Data Engineering on AWS

Your AWS project example

Description

The AWS project is the perfect project for everyone who wants to start with Cloud platforms. Currently, AWS is the most used platform for data processing. It is really great to use, especially for those people who are new in their Data Engineering job or looking for one.

In this project I show you in easy steps how you can start with AWS, which topics need to be taken into consideration and how you can set up a complete end-to-end project. For this, we use data from an e-commerce dataset. Based on the project, you learn how to model data and which AWS tools are important, such as Lambda, API Gateway, Glue, Redshift Kinesis and DynamoDB.

Sections

Dataset

We start with having a closer look on the dataset you are using for the project as well as typical data types.
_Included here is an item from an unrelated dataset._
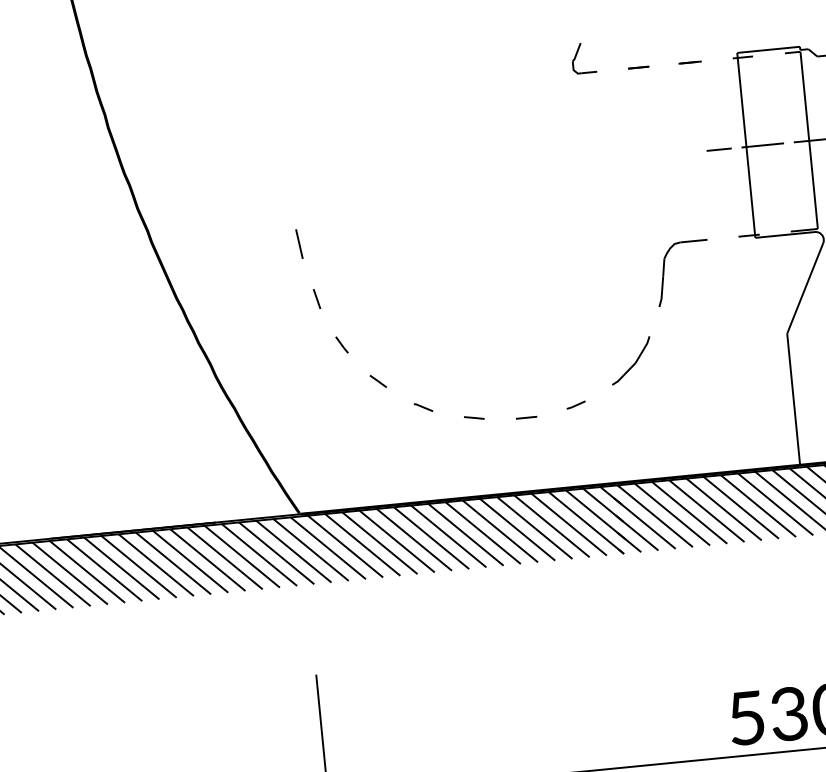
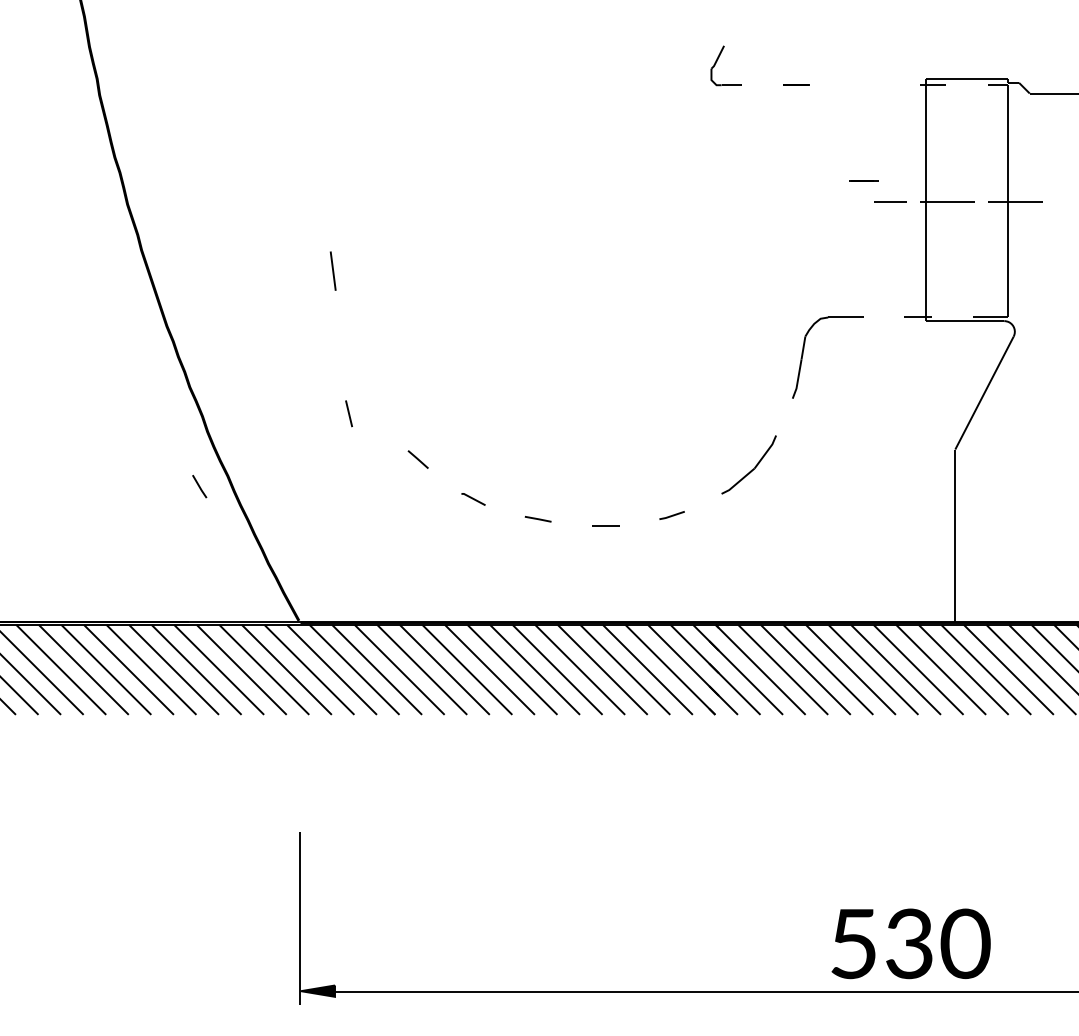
line: (689, 62) -> (863, 180), moved
line: (316, 298) -> (348, 413), moved
line: (341, 344) -> (199, 486), moved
We will also define the goals of the project as this is very important for a successful development. Without a good goal definition, development is just difficult. Furthermore, you learn about the different possibilities for saving data within a NoSQL database.

Platform Design & Data Pipelines

To recall the general platform design with its pipelines, we go through the platform blueprint and its sections again, which you should already know from my training “Platform & Pipeline Design”. After that, you design your pipelines, which you will implement later. We start with ingestion pipelines, which describe how data gets into the platform. You also define a pipeline to directly store the data in a data lake (S3). For the data storage within an OLTP database you will use DynamoDB as a document store. Besides that, you also design pipelines for interfaces as well as pipelines to stream data to a Redshift data warehouse and upload the data as a so-called bulk-import.

AWS Basics

For the hands-on part, we start with the AWS basics. I will show you how to create an account and which things need to be noted here. Learn how identity and access management works and how you can use the log-in function with Cloudwatch. We also have a look at Boto3, the AWS library for Python.

Data Ingestion Pipeline

Here, you learn how to develop and create an API with API Gateway and how to send data from the API to Kinesis. Therefore, I show you how to set up Kinesis and how to configure the identity and access management. Afterwards you create the ingestion pipeline with Python.

Stream to S3 Storage (Data Lake)

After you put the data into Kinesis, you will develop a Lambda function, which pulls data directly from Kinesis and saves them as files in S3, our used data lake.

Stream to DynamoDB

To save the data in a database, we use the NoSQL database DynamoDB. Here, you develop a pipeline which takes the data from Kinesis and streams them directly to DynamoDB.

Visualization

In order to use the data within our database, you have to develop an API. This allows you to take data directly from the database. I will also explain to you why this is so important and why a direct access to the database from the visualization makes no sense.

Visualization through Redshift Data

After working with data lakes and NoSQL databases only so far, you take the data stream and send it directly into the data warehouse Redshift via Kinesis Firehose. You learn how to install Redshift and set up a cluster. We go through the security topics, set up the identity and access management and create the tables. Then you configure Kinesis Firehose to send data to Redshift. As this can be quite difficult sometimes, I also included a bug fixing session where we have a look at some common problems which can occur during this setup. As the final part in this section, you install Power BI on a local computer and connect it with Redshift. With this, you can evaluate data directly from Redshift.

Batch Processing AWS Glue, S3 & Redshift

Besides streaming, batch processing is also very important for you to learn. Therefore, you will develop a batch pipeline using AWS Glue to write data from S3 into Redshift. I explain to you how to configure and run Crawler for S3 and Redshift and we have a closer look at our data catalogue after it is created. Then you configure and run the Glue job. Since problems can arise here, we will also do a little debugging session.